# Heart Failure Detection - Data Profiling Demo

This notebook demonstrates how to use ydata-profiling to generate comprehensive reports for your heart failure detection dataset.

## 1. Import Libraries

In [None]:
import pandas as pd
import numpy as np
import matplotlib.pyplot as plt
import seaborn as sns
from ydata_profiling import ProfileReport

# Set plot style
plt.style.use('seaborn-v0_8-whitegrid')
sns.set_palette('Set2')

## 2. Load the Dataset

First, let's load the heart failure dataset.

In [None]:
# Replace this path with the path to your dataset
data_path = "artifacts/2025-04-10_21-03-39/data_ingestion/feature_store/heart_failure_data.csv"

# Load the data
data = pd.read_csv(data_path)

# Display the first few rows
data.head()

## 3. Basic Data Exploration

In [None]:
# Check the shape of the dataset
print(f"Dataset shape: {data.shape}")

# Check data types
data.dtypes

In [None]:
# Check for missing values
missing_values = data.isnull().sum()
missing_percentage = (missing_values / len(data)) * 100

missing_df = pd.DataFrame({
    'Missing Values': missing_values,
    'Percentage': missing_percentage
})

# Display only columns with missing values
missing_df[missing_df['Missing Values'] > 0].sort_values('Missing Values', ascending=False)

## 4. Generate Profiling Report

Now, let's generate a comprehensive profiling report using ydata-profiling.

In [None]:
# Generate a profiling report
profile = ProfileReport(data, title="Heart Failure Dataset Profiling Report", explorative=True)

# Display the report in the notebook
profile

## 5. Save the Report

You can save the report as an HTML file for future reference.

In [None]:
# Save the report to an HTML file
profile.to_file("heart_failure_profile_report.html")
print("Report saved to 'heart_failure_profile_report.html'")

## 6. Generate Minimal Report

You can also generate a minimal report for a quicker overview.

In [None]:
# Generate a minimal report
minimal_profile = ProfileReport(data, title="Heart Failure Dataset - Minimal Report", minimal=True)

# Display the minimal report
minimal_profile

## 7. Compare Datasets

You can also use ydata-profiling to compare different datasets, such as training and testing sets.

In [None]:
# Load training and testing datasets
train_path = "artifacts/2025-04-10_21-03-39/data_ingestion/dataset/train.csv"
test_path = "artifacts/2025-04-10_21-03-39/data_ingestion/dataset/test.csv"

train_data = pd.read_csv(train_path)
test_data = pd.read_csv(test_path)

print(f"Training set shape: {train_data.shape}")
print(f"Testing set shape: {test_data.shape}")

In [None]:
# Generate profile reports for training and testing sets
train_profile = ProfileReport(train_data, title="Training Dataset", minimal=True)
test_profile = ProfileReport(test_data, title="Testing Dataset", minimal=True)

# Compare the reports
comparison_report = train_profile.compare(test_profile)

# Display the comparison report
comparison_report

## 8. Save the Comparison Report

In [None]:
# Save the comparison report
comparison_report.to_file("train_test_comparison_report.html")
print("Comparison report saved to 'train_test_comparison_report.html'")

## 9. Conclusion

In this notebook, we demonstrated how to use ydata-profiling to generate comprehensive reports for your heart failure detection dataset.
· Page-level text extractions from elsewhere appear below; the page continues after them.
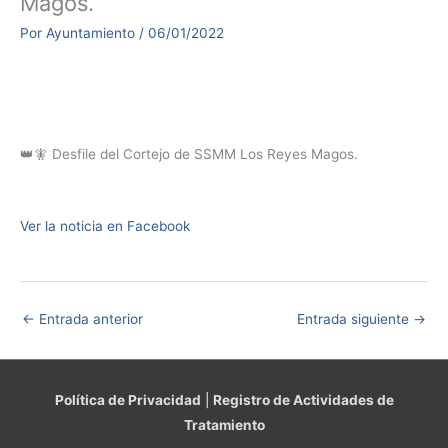
Magos.
Por
Ayuntamiento
/
06/01/2022
👑🧚 Desfile del Cortejo de SSMM Los Reyes Magos.
Ver la noticia en Facebook
←
Entrada anterior
Entrada siguiente
→
Política de Privacidad
|
Registro de Actividades de
Tratamiento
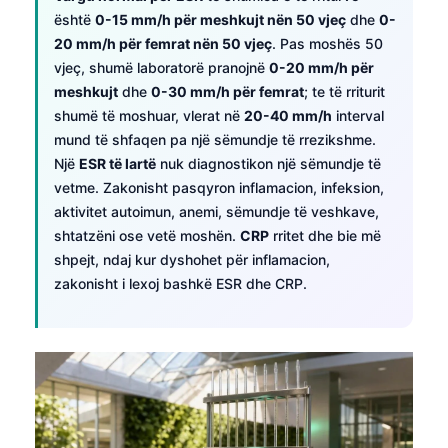
është
0-15 mm/h për meshkujt nën 50 vjeç
dhe
0-
20 mm/h për femrat nën 50 vjeç
. Pas moshës 50
vjeç, shumë laboratorë pranojnë
0-20 mm/h për
meshkujt
dhe
0-30 mm/h për femrat
; te të rriturit
shumë të moshuar, vlerat në
20-40 mm/h
interval
mund të shfaqen pa një sëmundje të rrezikshme.
Një
ESR të lartë
nuk diagnostikon një sëmundje të
vetme. Zakonisht pasqyron inflamacion, infeksion,
aktivitet autoimun, anemi, sëmundje të veshkave,
shtatzëni ose vetë moshën.
CRP
rritet dhe bie më
shpejt, ndaj kur dyshohet për inflamacion,
zakonisht i lexoj bashkë ESR dhe CRP.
These reports provide valuable insights into your data, including:

- Basic statistics (mean, median, min, max, etc.)
- Missing values
- Correlations between variables
- Distributions of variables
- Potential issues with the data

You can use these insights to better understand your data and make informed decisions during the data preprocessing and modeling phases.